TUGAS ANDA -
Menurut teks tentang ketahanan pangan, berapa jumlah petani yang telah terbantu oleh proyek di Niger dalam mengelola lahan secara berkelanjutan?

TEKS LATIHAN -
Solusi berbasis alam seperti ini diperkirakan
dapat menyumbang hingga 37% mitigasi perubahan iklim yang dibutuhkan untuk
mencapai target Perjanjian Paris. Namun, penerapan di lapangan membutuhkan
dukungan kebijakan, penyuluhan, dan pelatihan bagi para petani, terutama di
wilayah dengan lahan sempit.
Peran Bank
Dunia dalam Membangun Ketahanan Pangan
Bank Dunia
melalui Rencana Aksi Perubahan Iklim (2021–2025) memperkuat dukungan bagi
pertanian cerdas iklim di seluruh rantai pasok pangan. Upaya ini mencakup intervensi kebijakan,
peningkatan produktivitas, serta pengurangan emisi gas rumah kaca.
Selain itu, Bank Dunia juga membantu negara-negara
dalam mengurangi kehilangan dan pemborosan pangan, serta mengelola risiko
bencana seperti banjir dan kekeringan. Contohnya, proyek di Niger yang
mendistribusikan benih tahan kekeringan, memperluas irigasi efisien, dan
menerapkan teknik konservasi lahan. Hingga kini, lebih dari 336.000 petani
telah terbantu dalam mengelola lahan secara berkelanjutan di hampir 80.000
hektar wilayah pertanian.
KESIMPULAN
Ketahanan pangan global menghadapi tantangan yang
semakin besar akibat kombinasi faktor geopolitik, ekonomi, dan perubahan iklim.
Lonjakan jumlah penduduk yang mengalami kerawanan pangan akut menunjukkan
betapa rapuhnya sistem pangan dunia. Perubahan iklim menjadi faktor yang
memperburuk kondisi ini, dengan dampak berupa kekeringan, banjir, gelombang
panas, hingga serangan hama dan penyakit tanaman.

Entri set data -
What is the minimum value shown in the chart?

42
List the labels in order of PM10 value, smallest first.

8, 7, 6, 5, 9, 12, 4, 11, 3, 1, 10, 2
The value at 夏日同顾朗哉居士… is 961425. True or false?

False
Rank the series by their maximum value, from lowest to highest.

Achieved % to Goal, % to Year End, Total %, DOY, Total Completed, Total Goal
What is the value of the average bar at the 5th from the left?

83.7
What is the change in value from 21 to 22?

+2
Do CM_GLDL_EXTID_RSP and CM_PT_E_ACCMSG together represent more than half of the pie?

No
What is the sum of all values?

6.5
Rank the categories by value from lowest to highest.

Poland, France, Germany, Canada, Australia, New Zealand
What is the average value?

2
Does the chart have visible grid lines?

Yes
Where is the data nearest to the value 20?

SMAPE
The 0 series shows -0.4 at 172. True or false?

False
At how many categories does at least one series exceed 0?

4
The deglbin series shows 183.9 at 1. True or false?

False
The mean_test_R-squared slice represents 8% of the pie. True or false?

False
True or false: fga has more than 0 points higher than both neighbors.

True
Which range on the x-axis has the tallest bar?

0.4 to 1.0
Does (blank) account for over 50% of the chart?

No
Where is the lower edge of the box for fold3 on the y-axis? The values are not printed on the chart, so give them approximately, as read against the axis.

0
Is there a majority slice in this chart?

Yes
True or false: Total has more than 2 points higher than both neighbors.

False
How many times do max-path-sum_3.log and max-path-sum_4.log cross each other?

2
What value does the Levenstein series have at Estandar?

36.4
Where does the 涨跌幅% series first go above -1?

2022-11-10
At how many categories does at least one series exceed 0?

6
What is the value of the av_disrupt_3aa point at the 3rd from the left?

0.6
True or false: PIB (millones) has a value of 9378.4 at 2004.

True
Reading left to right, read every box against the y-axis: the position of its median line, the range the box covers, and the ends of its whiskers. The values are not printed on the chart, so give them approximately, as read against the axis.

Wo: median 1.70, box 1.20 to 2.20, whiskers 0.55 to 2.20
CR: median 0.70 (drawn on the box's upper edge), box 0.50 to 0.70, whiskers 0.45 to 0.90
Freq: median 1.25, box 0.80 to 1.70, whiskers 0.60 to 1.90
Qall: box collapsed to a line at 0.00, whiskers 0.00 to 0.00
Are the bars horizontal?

HASIL LATIHAN -
Lebih dari 336.000 petani.